JAKARTA - Aliran modal keluar (capital outflow) dari pasar keuangan dalam negeri akan terus menekan nilai tukar rupiah. Intervensi yang dilakukan Bank Indonesia (BI) sudah tidak mempan menahan kejatuhan rupiah terhadap dollar Amerika Serikat (AS). Oleh sebab itu, BI selaku otoritas moneter didesak untuk menaikkan suku bunga acuan BI7days Reverse Repo Rate agar outflow tidak berlanjut.
Chief Economist PT Bank Mandiri Tbk (BMRI), Andry Asmoro, menyampaikan bahwa masih terdapat ruang bagi BI untuk menaikkan tingkat suku bunga acuannya demi menjaga stabilitas nilai tukar rupiah terhadap dollar AS.
Dia menyebutkan konsensus memperkirakan terdapat kenaikan suku bunga acuan oleh BI pada tahun ini, seiring dengan menguatnya dollar AS terhadap mata uang lain termasuk rupiah, ditambah menurunnya ekspektasi bahwa bank sentral AS, Federal Reserve akan segera melakukan cut rate Fed Fund Rate (FFR).
"BI mungkin masih berpikir untuk hold dulu.

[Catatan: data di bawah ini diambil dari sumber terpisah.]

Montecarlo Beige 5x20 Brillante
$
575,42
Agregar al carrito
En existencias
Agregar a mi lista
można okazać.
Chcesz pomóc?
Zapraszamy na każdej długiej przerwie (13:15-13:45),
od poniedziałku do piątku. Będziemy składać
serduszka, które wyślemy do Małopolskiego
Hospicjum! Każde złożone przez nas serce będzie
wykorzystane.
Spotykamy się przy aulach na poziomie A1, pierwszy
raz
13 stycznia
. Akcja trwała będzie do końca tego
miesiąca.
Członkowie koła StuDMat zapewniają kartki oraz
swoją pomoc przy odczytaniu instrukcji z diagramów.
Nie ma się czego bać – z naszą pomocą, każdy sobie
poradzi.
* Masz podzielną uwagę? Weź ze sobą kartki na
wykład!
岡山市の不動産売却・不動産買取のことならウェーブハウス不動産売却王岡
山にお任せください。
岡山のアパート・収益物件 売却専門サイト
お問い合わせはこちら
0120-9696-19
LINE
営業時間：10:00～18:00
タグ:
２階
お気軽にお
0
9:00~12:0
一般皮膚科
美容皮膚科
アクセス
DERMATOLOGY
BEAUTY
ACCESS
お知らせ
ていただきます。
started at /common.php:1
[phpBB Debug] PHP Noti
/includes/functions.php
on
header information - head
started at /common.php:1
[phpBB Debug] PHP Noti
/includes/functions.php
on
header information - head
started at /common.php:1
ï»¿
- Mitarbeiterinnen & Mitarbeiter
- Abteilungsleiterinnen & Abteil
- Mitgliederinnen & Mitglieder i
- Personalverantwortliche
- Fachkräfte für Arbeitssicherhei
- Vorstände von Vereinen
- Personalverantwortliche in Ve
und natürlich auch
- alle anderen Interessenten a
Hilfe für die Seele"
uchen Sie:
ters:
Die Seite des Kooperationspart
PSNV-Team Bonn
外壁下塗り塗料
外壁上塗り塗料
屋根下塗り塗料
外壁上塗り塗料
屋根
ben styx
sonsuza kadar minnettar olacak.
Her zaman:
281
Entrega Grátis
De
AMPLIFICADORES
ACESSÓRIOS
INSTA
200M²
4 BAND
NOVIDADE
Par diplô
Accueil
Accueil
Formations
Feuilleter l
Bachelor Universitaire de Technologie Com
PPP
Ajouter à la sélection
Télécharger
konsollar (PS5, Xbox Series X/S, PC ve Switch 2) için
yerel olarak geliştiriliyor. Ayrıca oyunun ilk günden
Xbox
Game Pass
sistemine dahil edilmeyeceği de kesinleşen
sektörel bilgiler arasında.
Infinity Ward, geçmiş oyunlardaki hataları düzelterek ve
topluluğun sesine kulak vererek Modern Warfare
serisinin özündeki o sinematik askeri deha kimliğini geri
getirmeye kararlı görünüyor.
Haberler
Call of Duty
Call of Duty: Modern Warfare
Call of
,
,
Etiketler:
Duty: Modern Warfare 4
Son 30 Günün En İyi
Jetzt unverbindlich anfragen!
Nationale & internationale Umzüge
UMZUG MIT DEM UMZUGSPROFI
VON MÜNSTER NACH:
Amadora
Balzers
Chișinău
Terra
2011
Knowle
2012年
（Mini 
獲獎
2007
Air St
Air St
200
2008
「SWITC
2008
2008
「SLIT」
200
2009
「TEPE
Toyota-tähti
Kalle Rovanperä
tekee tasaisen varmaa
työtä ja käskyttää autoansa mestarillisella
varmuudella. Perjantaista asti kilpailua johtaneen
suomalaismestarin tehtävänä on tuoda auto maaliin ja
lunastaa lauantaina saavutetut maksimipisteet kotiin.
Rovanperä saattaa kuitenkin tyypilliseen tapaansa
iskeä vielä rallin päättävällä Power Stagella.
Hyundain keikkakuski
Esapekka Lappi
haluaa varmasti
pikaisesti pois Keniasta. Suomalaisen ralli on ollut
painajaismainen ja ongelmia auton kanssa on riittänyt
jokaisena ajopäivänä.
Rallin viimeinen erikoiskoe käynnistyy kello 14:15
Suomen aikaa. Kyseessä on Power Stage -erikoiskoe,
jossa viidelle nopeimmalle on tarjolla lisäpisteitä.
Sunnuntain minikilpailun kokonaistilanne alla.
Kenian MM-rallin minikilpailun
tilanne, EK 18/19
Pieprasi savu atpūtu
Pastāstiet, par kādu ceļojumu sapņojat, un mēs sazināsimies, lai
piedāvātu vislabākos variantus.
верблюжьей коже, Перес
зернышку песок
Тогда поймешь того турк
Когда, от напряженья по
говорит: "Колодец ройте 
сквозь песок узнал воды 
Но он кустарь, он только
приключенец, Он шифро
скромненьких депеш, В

Walaupun ruang naiknya ada, kalau memang rupiah tembus 16.500 rupiah per dollar AS dan outflow juga masih terus terjadi," kata Andry di Main Hall Bursa Efek Indonesia (BEI) Jakarta, seperti dikutip dari Antara.
Ia menjelaskan tantangan saat ini adalah apabila terjadi kenaikan harga komoditas terutama minyak mentah yang terus-menerus akibat konflik di Timur Tengah, akan menyebabkan kenaikan tingkat inflasi di berbagai negara.
Dengan kenaikan tingkat inflasi, maka bank-bank sentral dunia termasuk the Fed berpotensi masih akan menerapkan era tingkat suku bunga tinggi atau higher for longer.
"Dengan higher for longer, maka otomatis potensi untuk ekspektasi pertumbuhan ekonominya jadi terbatas, karena inflasi, cost of borrowingnya jadi tetap mahal. Itu kan implikasinya," jelas Andry.
Konsensus juga, katanya, memproyeksikan the Fed baru akan memangkas tingkat suku bunga acuannya pada September 2024, dari yang semula diproyeksikan akan dilakukan pada pertengahan tahun 2024.
"Dari probability market terakhir itu, baru kemungkinan cut rate pada September 2024. Tapi, kalau dilihat dari probability masih imbang sekitar 40 persen," jelas Andry.
Buat Pengendalian Inflasi
Pakar ekonomi dari Universitas Negeri Surabaya (Unesa), Dian Anita Nuswantara, mengatakan jika masih tersedia cukup ruang bagi otoritas moneter maka sebaiknya BI menaikkan suku bunga acuannya dalam menghadapi penurunan kurs rupiah yang sedang terjadi.
"Sebagai upaya preemptive wacana kenaikan suku bunga memang untuk memperkuat stabilisasi nilai tukar rupiah dari dampak ketidakpastian global. Ini juga sekaligus bisa untuk mengendalikan inflasi," kata Dian.
Sebelumnya, pengamat ekonomi dari Universitas Atma Jaya Yogyakarta (UAJY), Y Sri Susilo, meminta BI menaikkan suku bunga acuan minimal 25 basis poin (bps) atau 0,25 persen untuk meredam aksi jual yang memicu instabilitas rupiah.